#### Required action
Set down each line of the records once more, precisely, and omit the pictures.

#### Working data
----

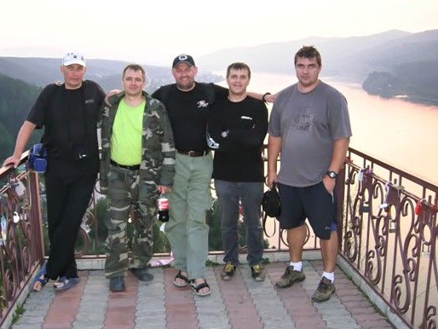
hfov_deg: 44.7
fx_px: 532
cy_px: 177
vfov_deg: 34.4
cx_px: 193
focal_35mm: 42
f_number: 2.7
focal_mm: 7.5
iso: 200
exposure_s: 1/128
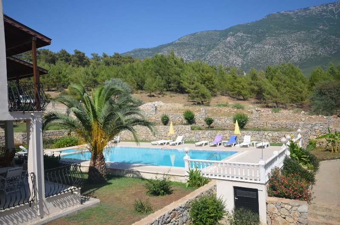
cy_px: 112
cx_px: 170
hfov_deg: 62.0
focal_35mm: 30
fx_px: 283
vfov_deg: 43.4
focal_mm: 20
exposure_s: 1/250
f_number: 8
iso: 100
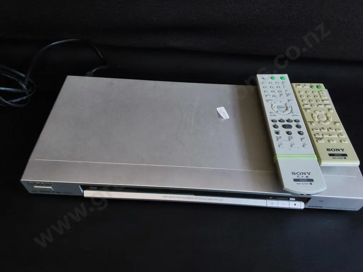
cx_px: 182
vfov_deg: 51.4
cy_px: 136
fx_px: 283
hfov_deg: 65.3
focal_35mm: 27
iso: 200
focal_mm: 2.87
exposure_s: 1/120
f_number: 2
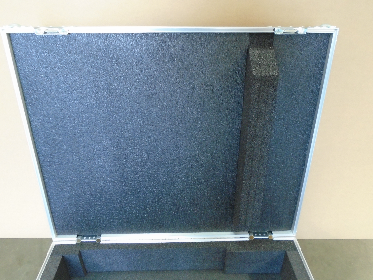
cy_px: 140
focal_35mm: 26
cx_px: 186
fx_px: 280
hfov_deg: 67.3
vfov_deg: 53.1
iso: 400
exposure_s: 1/8
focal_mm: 4.6
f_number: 3.2
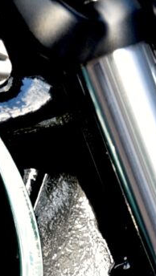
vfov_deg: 4.7
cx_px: 23
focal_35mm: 452
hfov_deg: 2.7
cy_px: 615
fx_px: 3317
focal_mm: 58
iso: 200
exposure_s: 1/80
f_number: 4.5
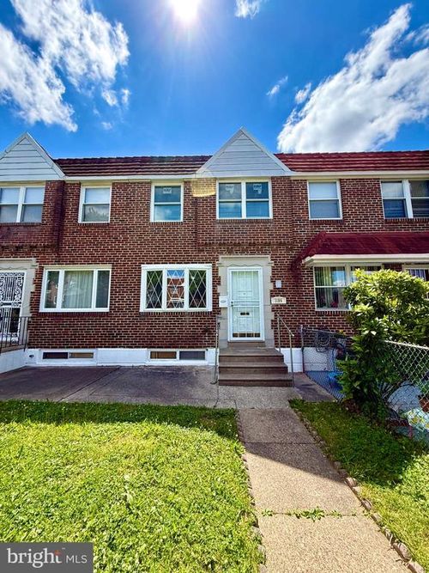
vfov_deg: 102.1
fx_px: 231
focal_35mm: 14
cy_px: 286
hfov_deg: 85.7
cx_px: 214
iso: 64
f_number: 2.2
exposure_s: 1/1017
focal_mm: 2.22
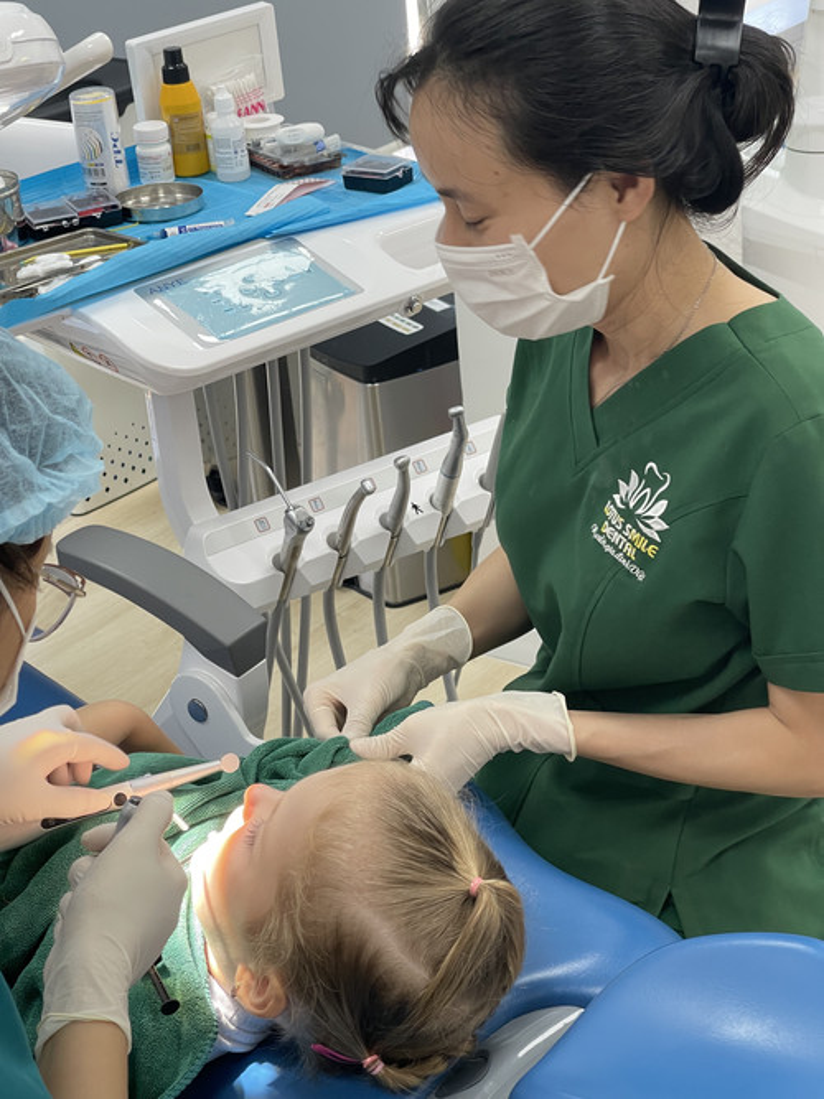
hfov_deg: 22.9
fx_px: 2032
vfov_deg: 30.3
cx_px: 412
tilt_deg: -26.0
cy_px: 550
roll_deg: +5.8
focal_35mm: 64
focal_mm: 7.5
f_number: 2.2
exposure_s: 1/100
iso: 100
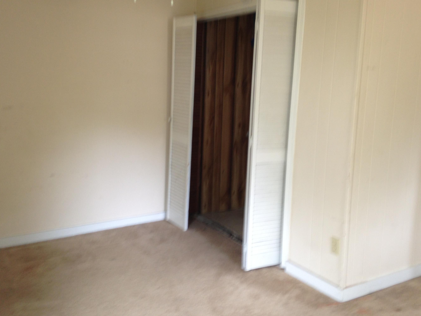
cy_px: 154
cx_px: 204
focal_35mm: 37
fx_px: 450
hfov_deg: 50.1
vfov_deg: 38.7
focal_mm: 4.13
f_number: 2.4
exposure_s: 1/20
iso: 50
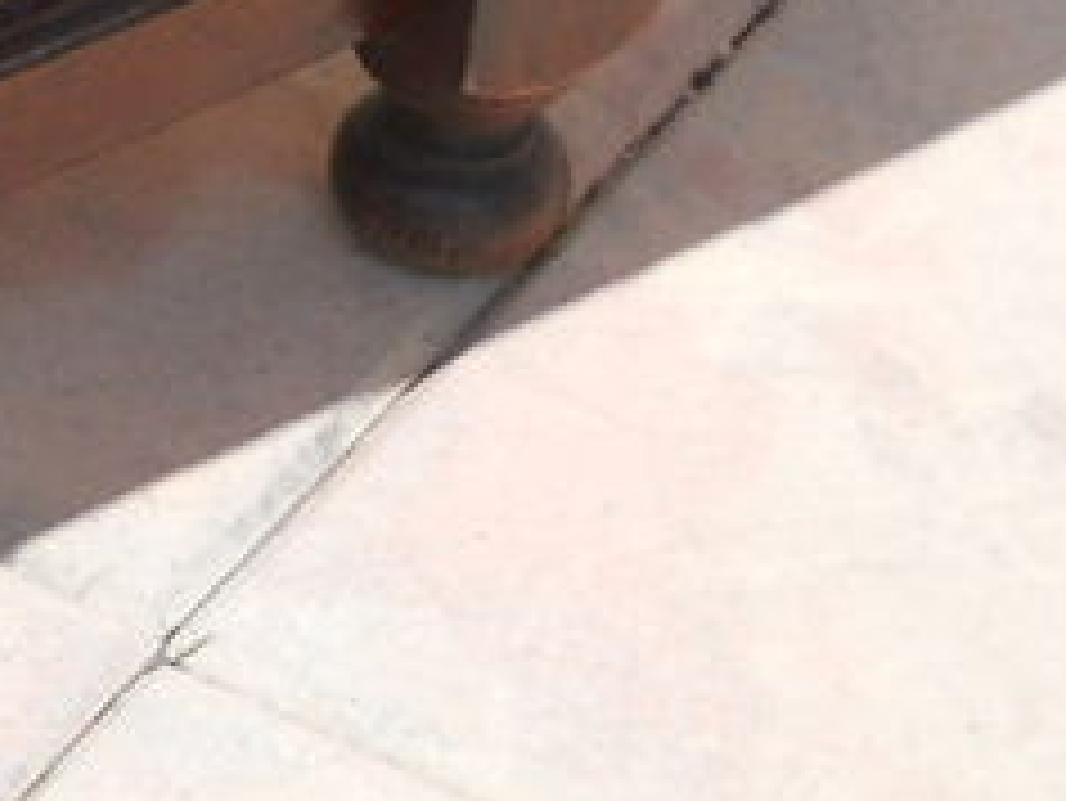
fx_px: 5330
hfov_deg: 10.8
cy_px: -639
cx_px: -747
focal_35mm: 173
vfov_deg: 8.3
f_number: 5.5
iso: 80
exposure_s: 1/400
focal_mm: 6.72
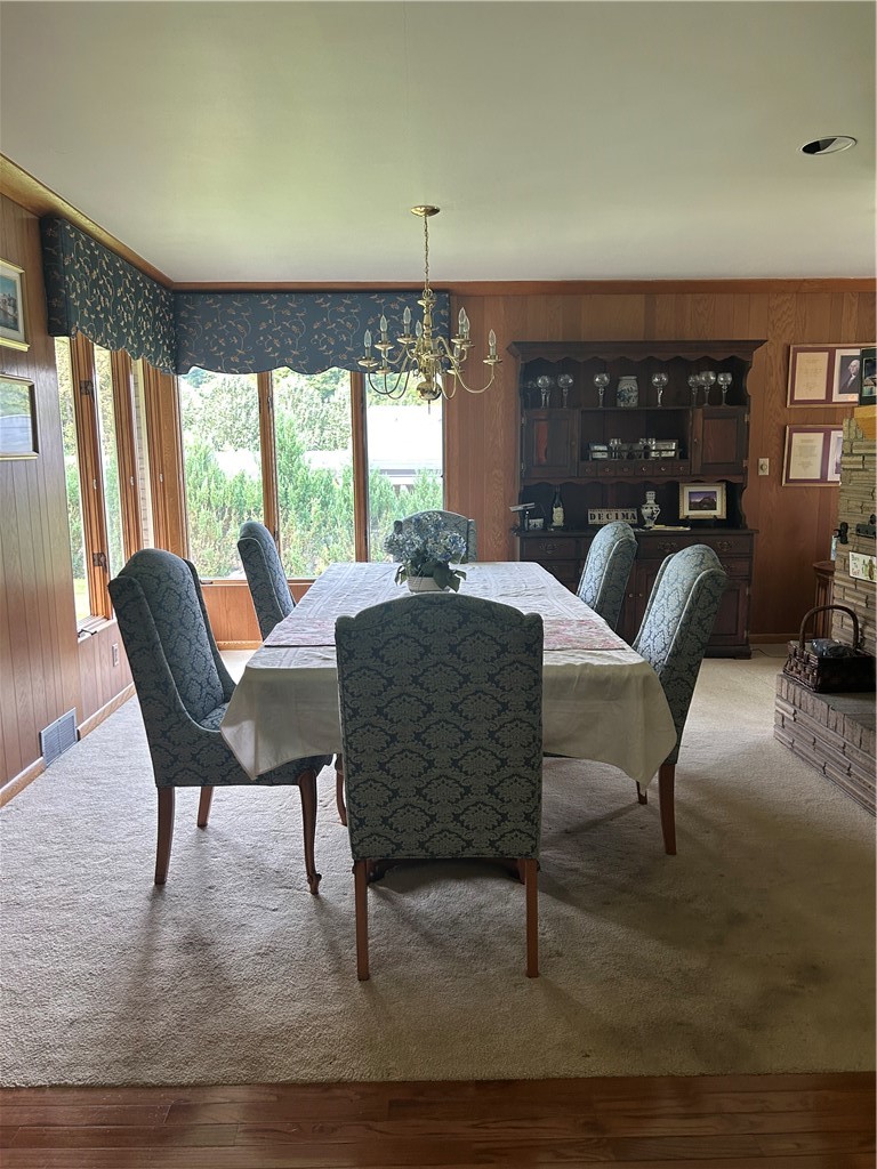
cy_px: 584
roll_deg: -0.7
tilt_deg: -10.1
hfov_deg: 53.1
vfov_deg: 67.3
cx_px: 438
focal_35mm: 26
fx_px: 878
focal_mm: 5.7
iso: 125
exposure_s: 1/113
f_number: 1.5
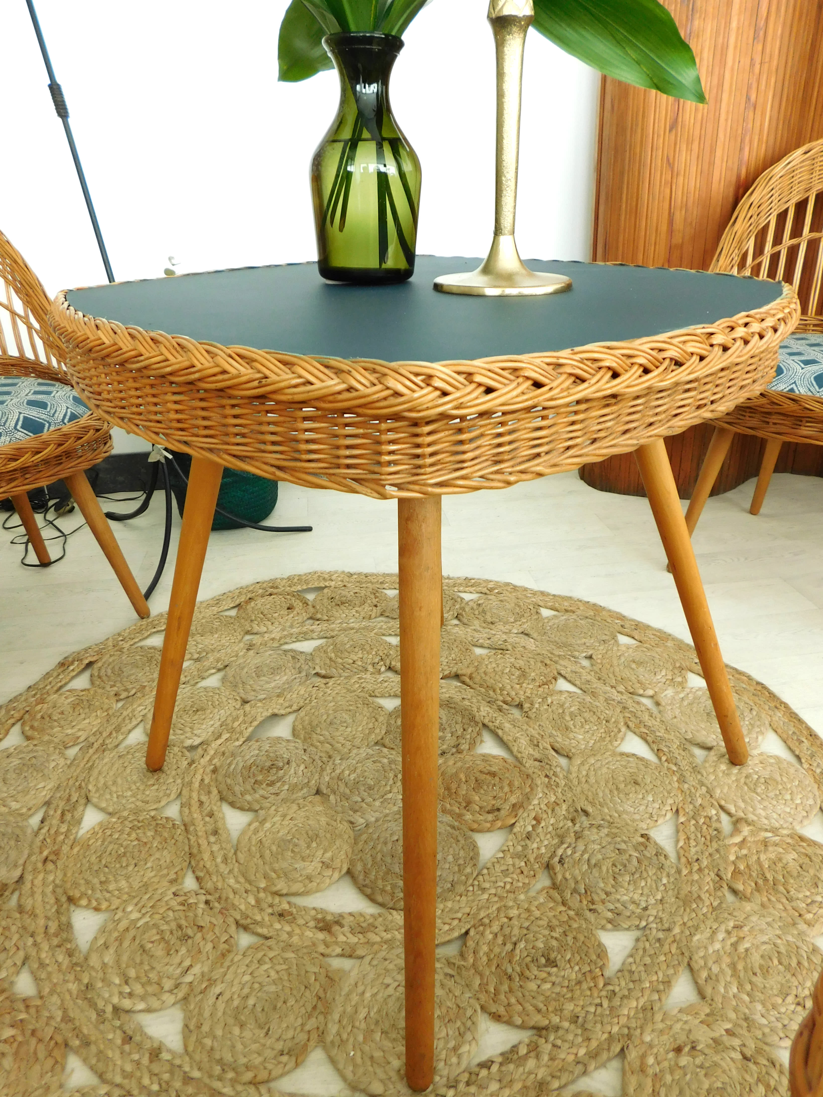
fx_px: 729
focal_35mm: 23
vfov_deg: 73.9
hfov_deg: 58.9
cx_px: 412
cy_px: 548
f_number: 3
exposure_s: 1/13
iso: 125
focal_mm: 4
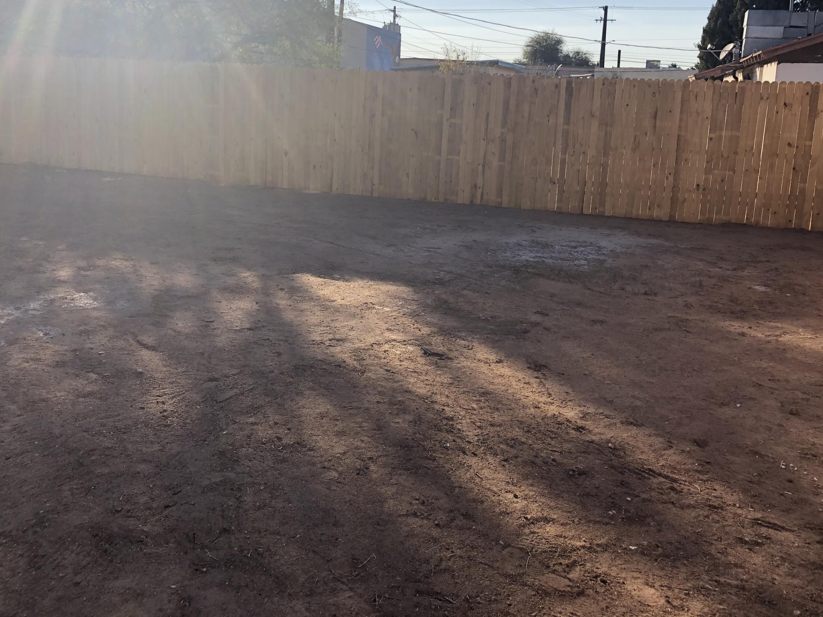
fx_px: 808
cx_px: 376
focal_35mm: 34
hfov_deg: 53.9
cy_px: 243
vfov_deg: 41.6
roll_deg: -0.2
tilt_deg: -11.0
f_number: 1.8
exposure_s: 1/1845
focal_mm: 3.99
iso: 20
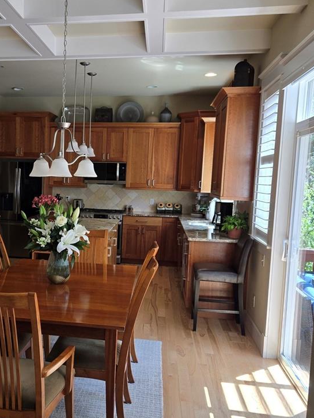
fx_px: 459
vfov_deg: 48.9
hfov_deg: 36.5
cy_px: 222
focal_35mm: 38
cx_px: 63
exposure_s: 1/120
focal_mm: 5.4
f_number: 1.8
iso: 64
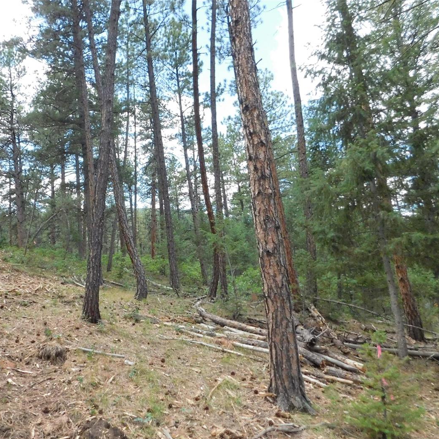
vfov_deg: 57.3
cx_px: 149
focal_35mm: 28
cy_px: 226
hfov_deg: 56.2
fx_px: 402
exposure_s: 1/500
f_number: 6
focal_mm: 4
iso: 800
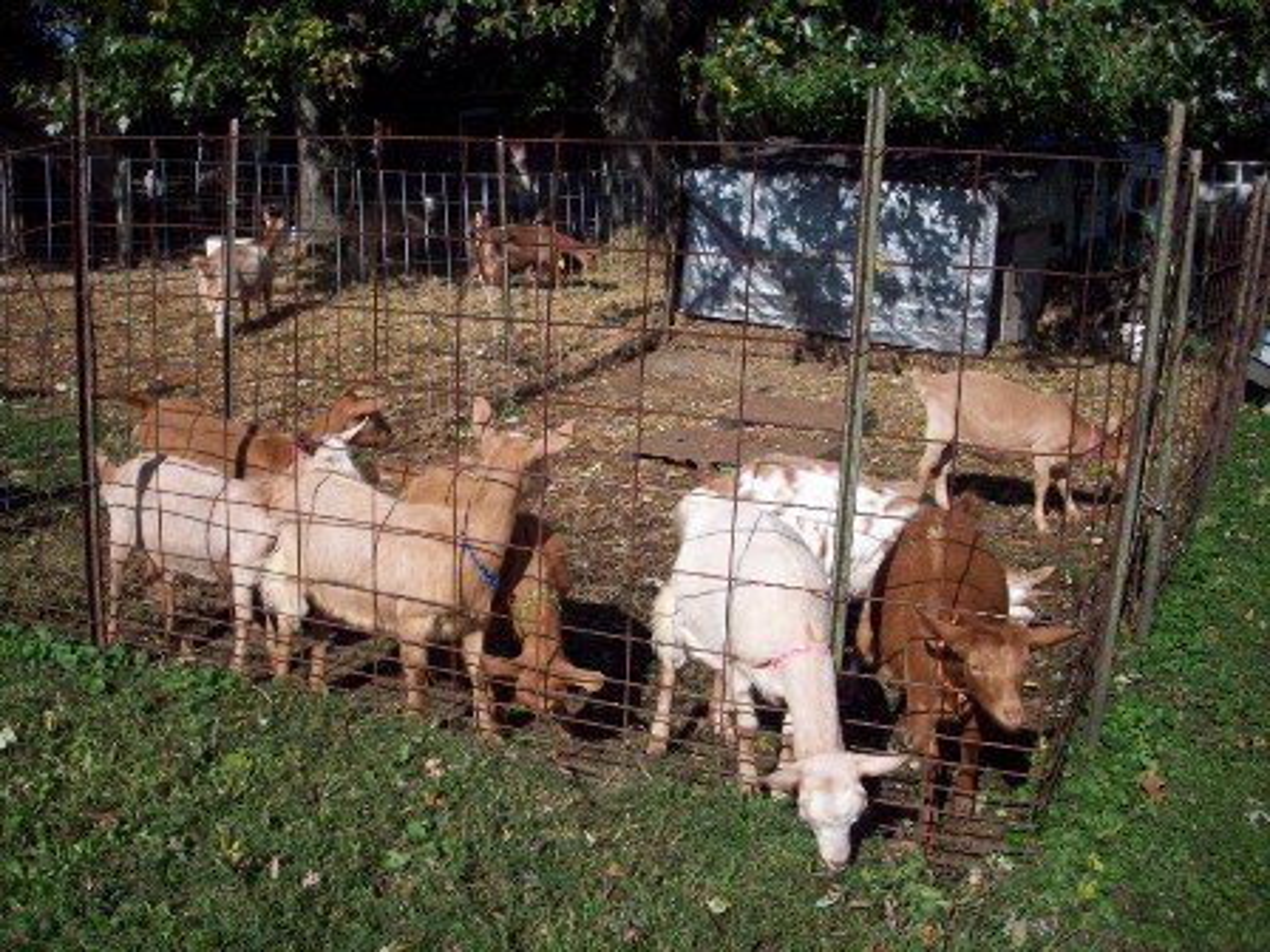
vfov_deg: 38.7
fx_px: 1357
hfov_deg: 50.1
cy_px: 476
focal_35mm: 37
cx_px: 635
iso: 80
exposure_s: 1/518
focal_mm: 6.2
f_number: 5.6
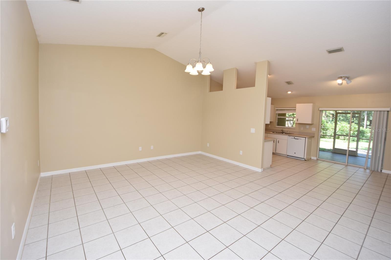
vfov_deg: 77.3
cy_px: 130
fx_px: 163
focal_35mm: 15
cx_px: 196
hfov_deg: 100.4
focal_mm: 10
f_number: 4
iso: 220
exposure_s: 1/60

----

#### Result
hfov_deg: 44.7
fx_px: 532
cy_px: 177
vfov_deg: 34.4
cx_px: 193
focal_35mm: 42
f_number: 2.7
focal_mm: 7.5
iso: 200
exposure_s: 1/128
cy_px: 112
cx_px: 170
hfov_deg: 62.0
focal_35mm: 30
fx_px: 283
vfov_deg: 43.4
focal_mm: 20
exposure_s: 1/250
f_number: 8
iso: 100
cx_px: 182
vfov_deg: 51.4
cy_px: 136
fx_px: 283
hfov_deg: 65.3
focal_35mm: 27
iso: 200
focal_mm: 2.87
exposure_s: 1/120
f_number: 2
cy_px: 140
focal_35mm: 26
cx_px: 186
fx_px: 280
hfov_deg: 67.3
vfov_deg: 53.1
iso: 400
exposure_s: 1/8
focal_mm: 4.6
f_number: 3.2
vfov_deg: 4.7
cx_px: 23
focal_35mm: 452
hfov_deg: 2.7
cy_px: 615
fx_px: 3317
focal_mm: 58
iso: 200
exposure_s: 1/80
f_number: 4.5
vfov_deg: 102.1
fx_px: 231
focal_35mm: 14
cy_px: 286
hfov_deg: 85.7
cx_px: 214
iso: 64
f_number: 2.2
exposure_s: 1/1017
focal_mm: 2.22
hfov_deg: 22.9
fx_px: 2032
vfov_deg: 30.3
cx_px: 412
tilt_deg: -26.0
cy_px: 550
roll_deg: +5.8
focal_35mm: 64
focal_mm: 7.5
f_number: 2.2
exposure_s: 1/100
iso: 100
cy_px: 154
cx_px: 204
focal_35mm: 37
fx_px: 450
hfov_deg: 50.1
vfov_deg: 38.7
focal_mm: 4.13
f_number: 2.4
exposure_s: 1/20
iso: 50
fx_px: 5330
hfov_deg: 10.8
cy_px: -639
cx_px: -747
focal_35mm: 173
vfov_deg: 8.3
f_number: 5.5
iso: 80
exposure_s: 1/400
focal_mm: 6.72
cy_px: 584
roll_deg: -0.7
tilt_deg: -10.1
hfov_deg: 53.1
vfov_deg: 67.3
cx_px: 438
focal_35mm: 26
fx_px: 878
focal_mm: 5.7
iso: 125
exposure_s: 1/113
f_number: 1.5
fx_px: 729
focal_35mm: 23
vfov_deg: 73.9
hfov_deg: 58.9
cx_px: 412
cy_px: 548
f_number: 3
exposure_s: 1/13
iso: 125
focal_mm: 4
fx_px: 808
cx_px: 376
focal_35mm: 34
hfov_deg: 53.9
cy_px: 243
vfov_deg: 41.6
roll_deg: -0.2
tilt_deg: -11.0
f_number: 1.8
exposure_s: 1/1845
focal_mm: 3.99
iso: 20
fx_px: 459
vfov_deg: 48.9
hfov_deg: 36.5
cy_px: 222
focal_35mm: 38
cx_px: 63
exposure_s: 1/120
focal_mm: 5.4
f_number: 1.8
iso: 64
vfov_deg: 57.3
cx_px: 149
focal_35mm: 28
cy_px: 226
hfov_deg: 56.2
fx_px: 402
exposure_s: 1/500
f_number: 6
focal_mm: 4
iso: 800
vfov_deg: 38.7
fx_px: 1357
hfov_deg: 50.1
cy_px: 476
focal_35mm: 37
cx_px: 635
iso: 80
exposure_s: 1/518
focal_mm: 6.2
f_number: 5.6
vfov_deg: 77.3
cy_px: 130
fx_px: 163
focal_35mm: 15
cx_px: 196
hfov_deg: 100.4
focal_mm: 10
f_number: 4
iso: 220
exposure_s: 1/60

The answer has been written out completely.